Yoga, as it is practiced now, is a mix of several techniques, including some Western ones, a historian has said.
Meera Nanda, visiting professor of history of science at the Indian Institute of Science Education and Research, Mohali, says for most Indians, yoga is a living symbol of their way of life, like apple pie is to Americans. But, she adds, they are unaware that the yoga of today can't claim Vedic antiquity.
In an article in Open magazine, she writes: "Lately, Hindus in America have started flying the saffron flag over American-style yoga, which consists largely of yogic asanas and stretches. The leading Indo-American lobby, Hindu American Foundation (HAF), has recently started a vocal campaign to remind Americans that yoga was made in India by Hindus… The purist Hindu position, articulated by the HAF, is that all yoga, including its physical or hatha yoga component, is rooted in the Hindu religion/way of life that goes all the way back to the Vedic sages and yogis."
In Nanda's words: "There is only one problem with this purist history of yoga: it is false. Yogic asanas were never ‘Vedic’ to begin with. Far from being considered the crown jewel of Hinduism, yogic asanas were in fact looked down upon by Hindu intellectuals and reformers—including the great Swami Vivekananda—as fit only for sorcerers, fakirs and jogis."
She says Western gymnastics and body-building techniques show up in the world-renowned Iyengar and Ashtanga Vinyasa schools of yoga.
"Far from honestly acknowledging the Western contributions to modern yoga, we Indians simply brand all yoga as ‘Vedic,’ a smug claim that has no intellectual integrity," she writes.
She disputes the 'Take Back Yoga' movement, and says "Yoga is to North America what McDonald’s is to India: both are foreign implants gone native."
Nanda says, "By and large, the US yoga industry does not hide the origins of what it teaches. On the contrary, in a country that is so young and so constantly in flux, yoga’s presumed antiquity (‘the 5,000-year-old exercise system’, etcetera.) and its connections with Eastern spirituality have become part of the sales pitch."

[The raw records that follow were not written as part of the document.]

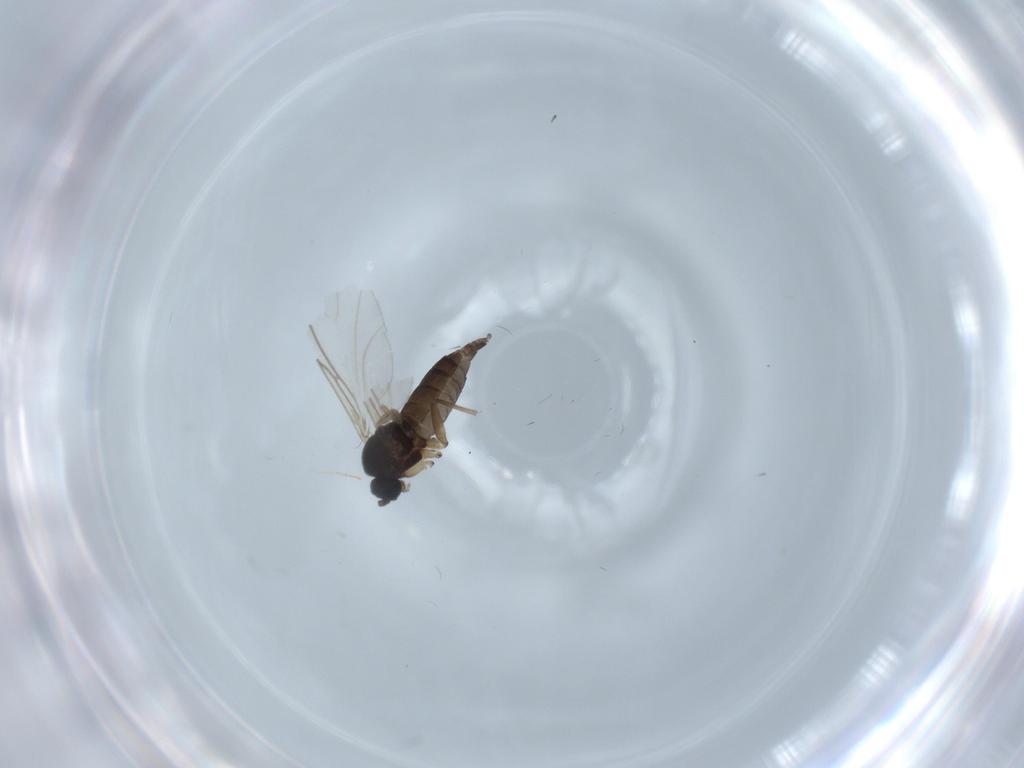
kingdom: Animalia
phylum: Arthropoda
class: Insecta
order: Diptera
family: Sciaridae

Following articles and blog posts appearing in The New York Times and The Washington Post, HAF’s Shukla and New Age guru Deepak Chopra got into a spat. Shukla complained the yoga industry wasn't giving credit to Hinduism, and called Chopra a "philosophical profiteer", while Chopra argued that yoga existed in "consciousness and consciousness alone" much before Hinduism.

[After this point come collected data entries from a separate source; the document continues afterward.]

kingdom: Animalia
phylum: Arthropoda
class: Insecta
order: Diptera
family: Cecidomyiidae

Nanda describes both views as "equally fundamentalist". She explains: "The reality is that postural yoga, as we know it in the 21st century, is neither eternal nor synonymous with the Vedas or Yoga Sutras. On the contrary, modern yoga was born in the late 19th/early 20th centuries. It is a child of the Hindu Renaissance and Indian nationalism, in which Western ideas about science, evolution eugenics, health and physical fitness played as crucial a role as the ‘mother tradition’."
By her reckoning, "the physical aspects of yoga were hybridised with drills, gymnastics and body-building techniques borrowed from Sweden, Denmark, England, the United States and other Western countries."
Nanda writes: "Contrary to the widespread impression, the vast majority of asanas taught by modern yoga gurus are not described anywhere in ancient sacred Hindu texts. Anyone who goes looking for references to popular yoga techniques like pranayam, neti, kapalbhati or suryanamaskar in classical Vedic literature will be sorely disappointed…. The four Vedas have no mention of yoga….The Upanishads and The Bhagvad Gita do, but primarily as a spiritual technique to purify the atman."
Nanda says BKS Iyengar’s Light on Yoga alone teaches 200 asanas, while the 14th century Hatha Yoga Pradipika lists only 15 asanas, as do the 17th century Gheranda Samhita and Shiva Samhita.
She also credits the Mysore palace under Krishnaraja Wodiyar IV (1884-1940) for the popular revival of yoga in India. She recalls: "The Maharaja, who ruled the state and the city of Mysore from 1902 till his death, was well known as a great promoter of Indian culture and religion. But he was also a great cultural innovator, who welcomed positive innovations from the West, incorporating them into his social programmes. Promoting physical education was one of his passions, and under his reign, Mysore became the hub of a physical culture revival in the country."
She concludes: "The HAF’s shrill claims about Westerners stealing yoga completely gloss over the tremendous amount of cross-breeding and hybridisation that has given birth to yoga as we know it. Indeed, contemporary yoga is a unique example of a truly global innovation, in which Eastern and Western practices merged to produce something that is valued and cherished around the world… Hinduism, whether ancient, medieval or modern, has no special claims on 21st century postural yoga. To assert otherwise is churlish and simply untrue."